* What you need to do
Restate exactly, and only, the lines from the one with "przez największe hity" through the end of the data, with both of those end lines kept. Drop any pictures.

* Input material
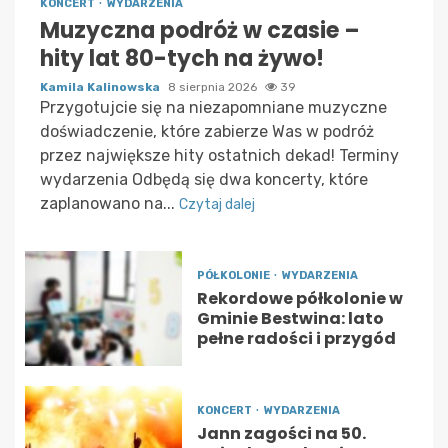
KONCERT
WYDARZENIA
Muzyczna podróż w czasie –
hity lat 80-tych na żywo!
Kamila Kalinowska
8 sierpnia 2026
39
Przygotujcie się na niezapomniane muzyczne
doświadczenie, które zabierze Was w podróż
przez największe hity ostatnich dekad! Terminy
wydarzenia Odbędą się dwa koncerty, które
zaplanowano na...
Czytaj dalej
PÓŁKOLONIE
WYDARZENIA
Rekordowe półkolonie w
Gminie Bestwina: lato
pełne radości i przygód
KONCERT
WYDARZENIA
Jann zagości na 50.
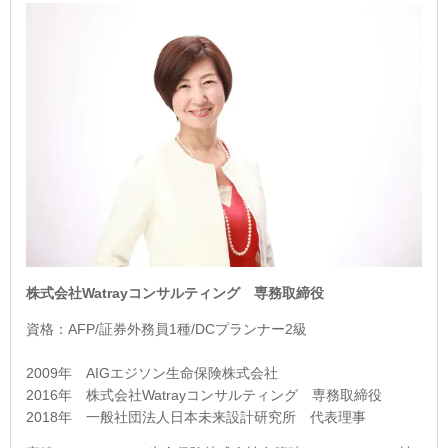
株式会社Watrayコンサルティング 専務取締役
資格：AFP/証券外務員1種/DCプランナー2級
2009年 AIGエジソン生命保険株式会社
2016年 株式会社Watrayコンサルティング 専務取締役
2018年 一般社団法人日本未来設計研究所 代表理事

* Reply to the task
przez największe hity ostatnich dekad! Terminy
wydarzenia Odbędą się dwa koncerty, które
zaplanowano na...
Czytaj dalej
PÓŁKOLONIE
WYDARZENIA
Rekordowe półkolonie w
Gminie Bestwina: lato
pełne radości i przygód
KONCERT
WYDARZENIA
Jann zagości na 50.
株式会社Watrayコンサルティング 専務取締役
資格：AFP/証券外務員1種/DCプランナー2級
2009年 AIGエジソン生命保険株式会社
2016年 株式会社Watrayコンサルティング 専務取締役
2018年 一般社団法人日本未来設計研究所 代表理事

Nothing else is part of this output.